-- Exercise objective --
Would you print the listing that follows exactly, but without its pictures?

-- Records for this task --

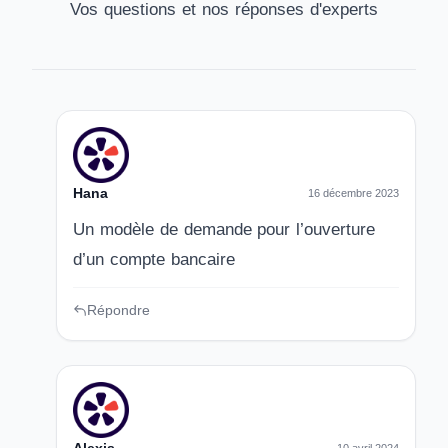
Vos questions et nos réponses d'experts
Hana
16 décembre 2023
Un modèle de demande pour l’ouverture
d’un compte bancaire
Répondre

-- Task response --
Vos questions et nos réponses d'experts
Hana
16 décembre 2023
Un modèle de demande pour l’ouverture
d’un compte bancaire
Répondre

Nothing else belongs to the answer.